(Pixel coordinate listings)
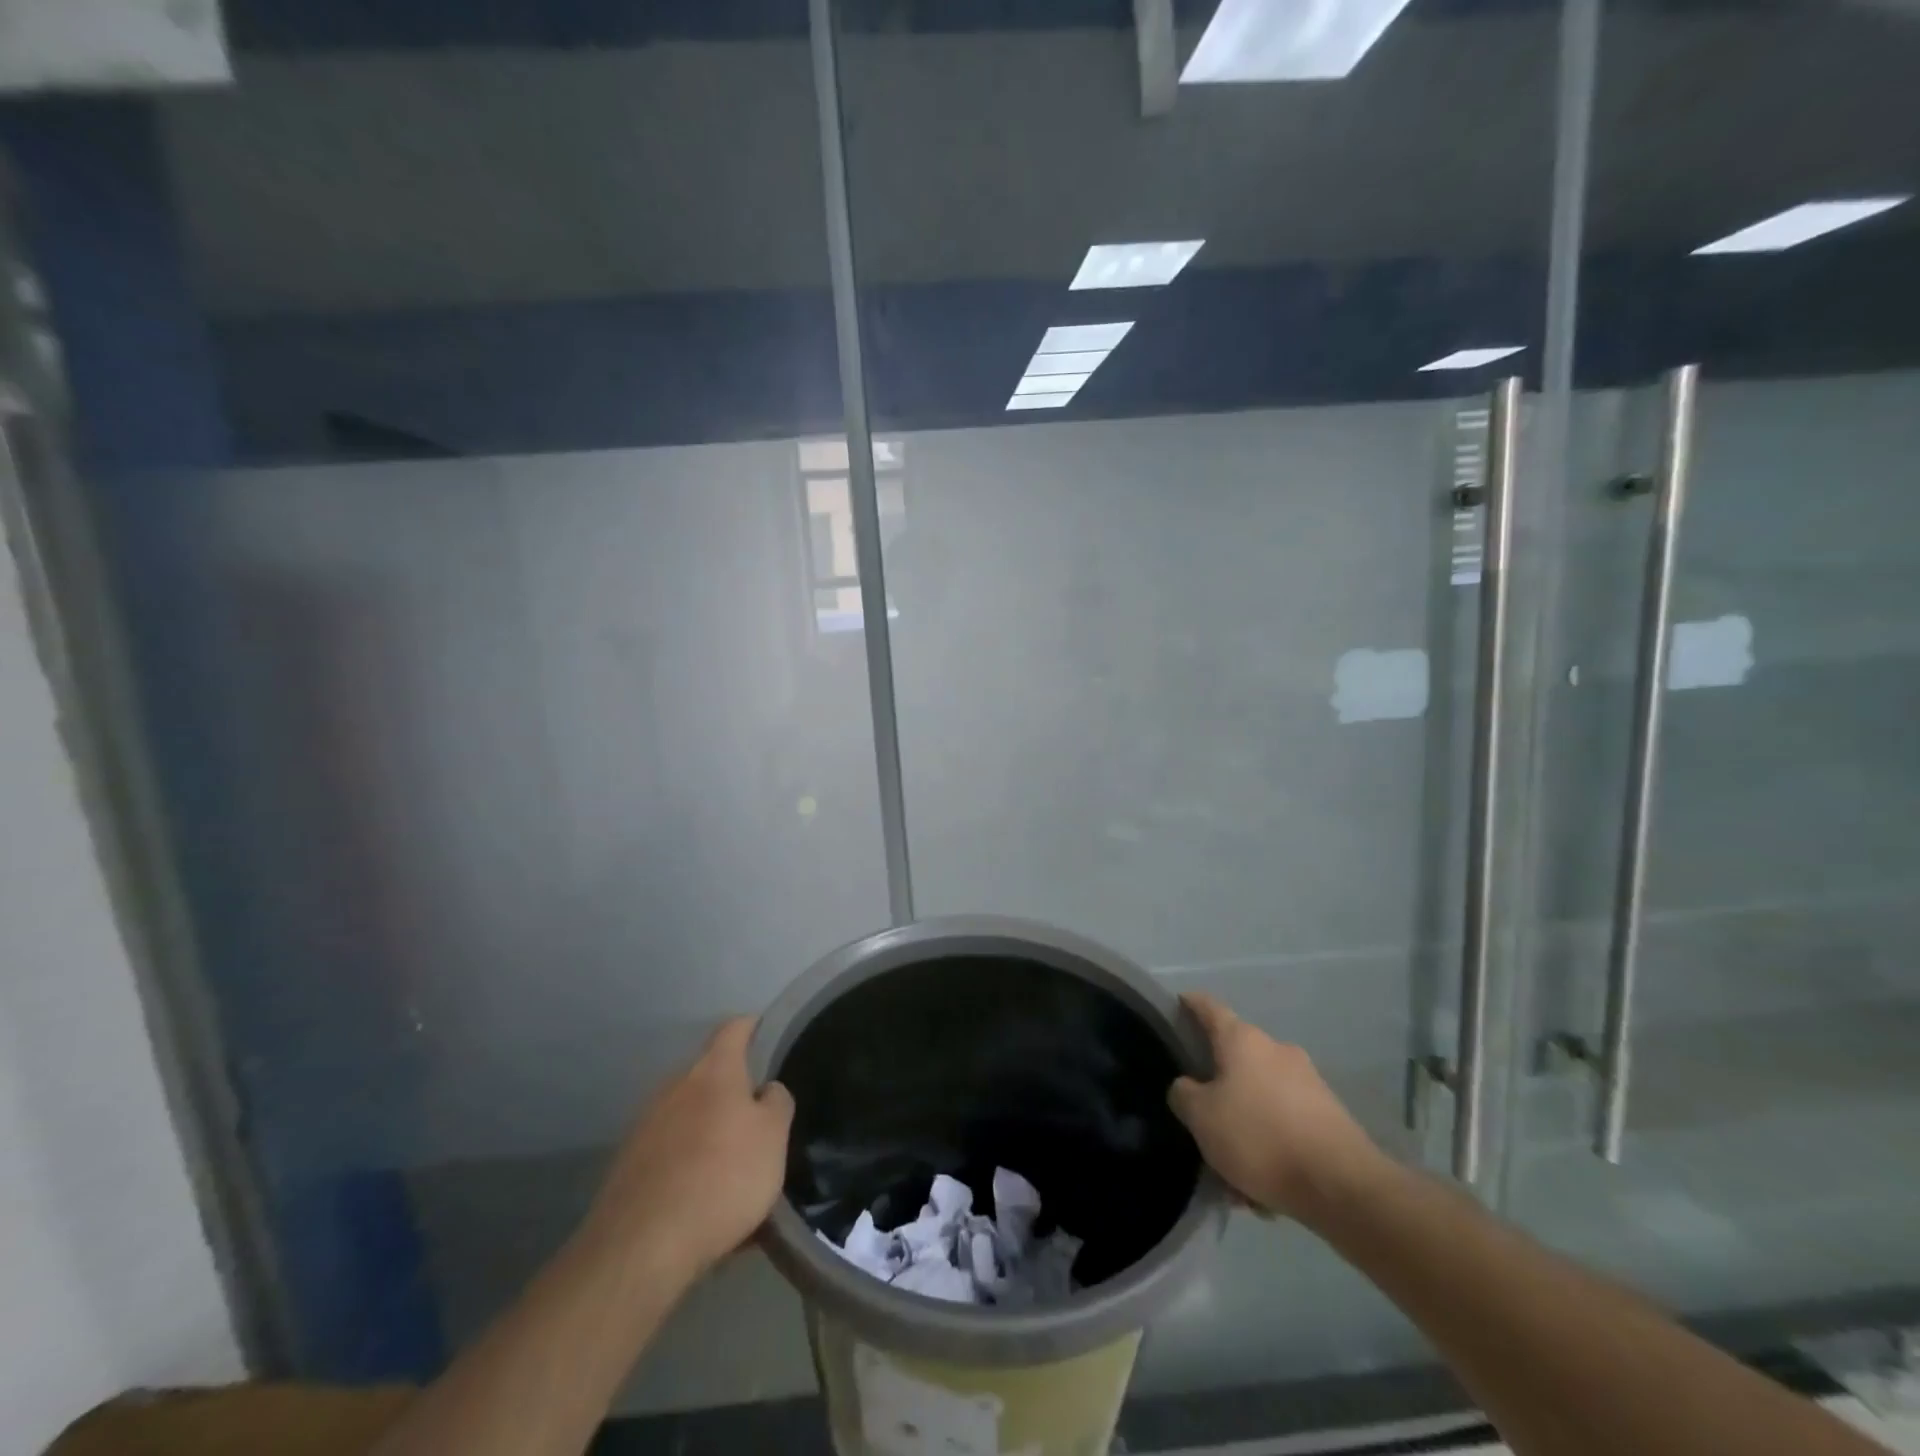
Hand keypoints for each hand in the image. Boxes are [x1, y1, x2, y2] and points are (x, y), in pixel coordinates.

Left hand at [580, 1018, 794, 1280]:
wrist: (642, 1247)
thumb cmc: (722, 1177)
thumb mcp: (773, 1136)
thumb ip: (776, 1103)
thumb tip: (765, 1090)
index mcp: (713, 1071)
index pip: (734, 1029)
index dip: (754, 1027)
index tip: (769, 1036)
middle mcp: (674, 1087)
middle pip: (710, 1077)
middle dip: (734, 1093)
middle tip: (760, 1120)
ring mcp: (645, 1127)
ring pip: (689, 1119)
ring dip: (711, 1134)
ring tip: (735, 1170)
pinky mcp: (628, 1168)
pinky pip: (671, 1156)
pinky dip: (690, 1168)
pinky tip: (706, 1204)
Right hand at [1168, 992, 1384, 1224]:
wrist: (1343, 1186)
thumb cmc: (1260, 1137)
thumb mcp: (1201, 1117)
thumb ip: (1184, 1095)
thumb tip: (1188, 1087)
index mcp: (1243, 1041)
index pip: (1210, 1008)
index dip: (1191, 1003)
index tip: (1179, 1002)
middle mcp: (1277, 1050)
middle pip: (1236, 1058)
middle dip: (1218, 1085)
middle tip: (1200, 1116)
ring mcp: (1308, 1082)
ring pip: (1260, 1097)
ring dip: (1244, 1123)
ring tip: (1233, 1168)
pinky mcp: (1329, 1116)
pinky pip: (1285, 1123)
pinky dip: (1270, 1144)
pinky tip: (1263, 1184)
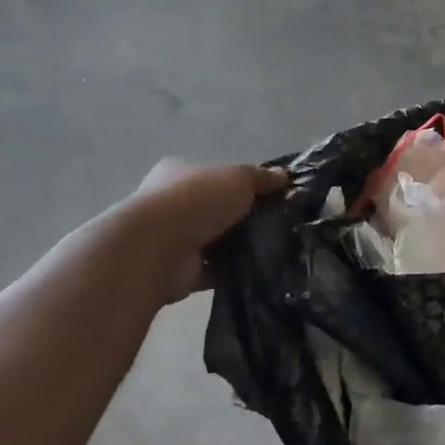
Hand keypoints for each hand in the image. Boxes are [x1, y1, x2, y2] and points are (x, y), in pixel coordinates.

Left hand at [132, 160, 288, 301]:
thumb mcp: (239, 177)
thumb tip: (285, 177)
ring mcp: (174, 239)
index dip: (246, 184)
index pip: (217, 175)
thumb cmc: (197, 200)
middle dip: (245, 217)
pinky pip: (215, 270)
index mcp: (180, 173)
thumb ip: (262, 177)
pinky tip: (260, 269)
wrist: (159, 248)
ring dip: (241, 245)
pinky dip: (233, 270)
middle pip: (218, 209)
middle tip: (280, 223)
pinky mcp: (181, 271)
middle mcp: (173, 204)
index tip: (274, 195)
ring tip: (276, 247)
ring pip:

| Work request |
If a line of the records holds the word "index", count it; report only the total.

| Output |
12